Mais ces larves vouées au travail de l’assainissement général ne peuvent nous faire oublier les autres mangeurs, dont nous sommes les victimes. La larve seule du hanneton pullule parfois en tel nombre dans la terre, que des étendues immenses perdent leurs plantations, rongées par les racines. Les arbustes du forestier, la récolte de l’agriculteur, les plants du jardinier, au moment où tout prospère, un beau matin pendent flétris, frappés de mort. Le ver a passé par là, et tout est perdu. Le feu n’aurait pas fait de plus affreux ravages. — Bien des fois, une petite chenille de rien a mis nos vignobles en péril. — Des vermisseaux assez menus pour se loger dans un grain de blé ravagent le froment de nos greniers et ne laissent que le son. — D’autres broutent les luzernes, si bien qu’après eux le faucheur ne trouve rien. — D’autres, des années durant, rongent au cœur du bois le chêne, le peuplier, le pin et les divers grands arbres. D’autres, qui deviennent ces petits papillons blancs voltigeant le soir autour de la flamme des lampes et appelés teignes, tondent nos étoffes de drap, brin de laine par brin de laine, et finissent par les mettre en lambeaux. — D’autres s’attaquent aux boiseries, aux vieux meubles, qu’ils réduisent en poussière. — D’autres… mais je n’en finirais pas, si je voulais tout dire. Ce petit peuple auquel on dédaigne souvent d’accorder un peu d’attention, ce petit peuple des insectes est si puissant par le robuste appétit de ses larves, que l’homme doit très sérieusement compter avec lui. Si tel vermisseau vient à pulluler outre mesure, des provinces entières sont menacées de la malemort de la faim. Et l’on nous laisse dans une parfaite ignorance au sujet de ces dévorants ! Comment se défendre si l’ennemi vous est inconnu ? Ah ! si cela me regardait ! Pour vous, mes chers enfants, retenez bien ceci : les larves des insectes sont les grands mangeurs de ce monde, car tout ou peu s’en faut leur passe par le ventre.

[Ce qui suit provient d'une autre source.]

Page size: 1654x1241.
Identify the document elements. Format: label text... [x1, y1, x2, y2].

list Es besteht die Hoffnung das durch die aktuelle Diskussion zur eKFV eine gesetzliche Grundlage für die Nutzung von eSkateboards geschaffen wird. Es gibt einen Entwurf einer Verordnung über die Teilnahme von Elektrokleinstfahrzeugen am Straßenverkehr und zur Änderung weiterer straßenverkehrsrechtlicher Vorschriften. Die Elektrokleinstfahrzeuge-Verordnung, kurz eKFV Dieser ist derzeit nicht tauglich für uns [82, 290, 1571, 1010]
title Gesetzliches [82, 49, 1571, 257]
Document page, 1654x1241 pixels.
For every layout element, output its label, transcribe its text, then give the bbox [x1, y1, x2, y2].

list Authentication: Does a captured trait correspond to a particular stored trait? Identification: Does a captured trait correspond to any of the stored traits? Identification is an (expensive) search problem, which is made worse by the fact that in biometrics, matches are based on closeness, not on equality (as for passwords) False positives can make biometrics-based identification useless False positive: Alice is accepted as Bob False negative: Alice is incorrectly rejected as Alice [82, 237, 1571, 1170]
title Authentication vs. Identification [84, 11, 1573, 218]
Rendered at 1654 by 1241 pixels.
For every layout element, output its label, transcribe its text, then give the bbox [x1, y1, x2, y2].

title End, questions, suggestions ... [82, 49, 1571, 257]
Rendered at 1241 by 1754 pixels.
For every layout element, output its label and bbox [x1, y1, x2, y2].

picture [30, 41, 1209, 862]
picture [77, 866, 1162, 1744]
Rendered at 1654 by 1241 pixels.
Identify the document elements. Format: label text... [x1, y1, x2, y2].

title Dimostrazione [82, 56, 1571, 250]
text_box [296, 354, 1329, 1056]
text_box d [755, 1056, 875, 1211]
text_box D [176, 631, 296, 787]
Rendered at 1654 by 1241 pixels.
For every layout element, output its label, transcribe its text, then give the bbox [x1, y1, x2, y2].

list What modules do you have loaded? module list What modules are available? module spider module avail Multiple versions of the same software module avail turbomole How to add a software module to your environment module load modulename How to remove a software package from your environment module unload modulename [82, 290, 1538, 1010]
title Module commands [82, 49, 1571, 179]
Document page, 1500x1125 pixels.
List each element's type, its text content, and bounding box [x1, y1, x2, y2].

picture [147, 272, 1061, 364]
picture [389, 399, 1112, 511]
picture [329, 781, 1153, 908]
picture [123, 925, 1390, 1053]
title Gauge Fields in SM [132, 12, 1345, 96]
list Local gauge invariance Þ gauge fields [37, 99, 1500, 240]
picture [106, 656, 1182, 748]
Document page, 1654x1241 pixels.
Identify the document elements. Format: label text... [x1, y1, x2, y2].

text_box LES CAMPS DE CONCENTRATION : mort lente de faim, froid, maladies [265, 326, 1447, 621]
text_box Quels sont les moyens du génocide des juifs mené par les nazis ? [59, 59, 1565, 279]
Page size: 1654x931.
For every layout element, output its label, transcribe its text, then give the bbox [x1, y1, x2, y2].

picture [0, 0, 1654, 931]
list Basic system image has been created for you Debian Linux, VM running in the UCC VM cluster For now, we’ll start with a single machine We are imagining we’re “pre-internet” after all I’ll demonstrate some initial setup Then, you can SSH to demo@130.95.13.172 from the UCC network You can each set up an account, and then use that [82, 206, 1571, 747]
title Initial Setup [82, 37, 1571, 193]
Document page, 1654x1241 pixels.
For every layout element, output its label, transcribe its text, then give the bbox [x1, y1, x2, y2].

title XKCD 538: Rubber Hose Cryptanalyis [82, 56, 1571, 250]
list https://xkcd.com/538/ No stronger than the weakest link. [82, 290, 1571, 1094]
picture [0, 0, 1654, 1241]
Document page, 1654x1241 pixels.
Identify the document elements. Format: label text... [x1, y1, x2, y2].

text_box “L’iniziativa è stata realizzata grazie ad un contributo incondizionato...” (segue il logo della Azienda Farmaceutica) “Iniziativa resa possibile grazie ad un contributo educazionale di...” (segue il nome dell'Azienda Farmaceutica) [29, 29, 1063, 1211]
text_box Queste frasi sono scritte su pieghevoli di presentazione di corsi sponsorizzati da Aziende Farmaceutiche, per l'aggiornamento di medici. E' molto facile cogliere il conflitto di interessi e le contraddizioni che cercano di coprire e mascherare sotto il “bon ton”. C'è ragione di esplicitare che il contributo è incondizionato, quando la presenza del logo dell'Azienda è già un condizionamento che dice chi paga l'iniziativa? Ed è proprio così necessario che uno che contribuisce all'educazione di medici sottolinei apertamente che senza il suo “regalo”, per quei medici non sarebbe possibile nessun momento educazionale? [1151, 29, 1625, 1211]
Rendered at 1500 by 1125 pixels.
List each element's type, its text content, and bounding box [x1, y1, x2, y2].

Jules. — Et la preuve, c’est que mon lilas y a passé. Ce doit être dur à manger cependant.

Paul. — J’en conviens, le bois est de digestion difficile, et si peu nutritif que la larve doit en manger beaucoup pour se sustenter ; mais la chenille du lilas possède un estomac fait exprès, s’accommodant fort bien de cette coriace nourriture ; en outre, elle a des mâchoires que ne rebute point la bouchée la plus dure. Que je vous montre tout cela en détail.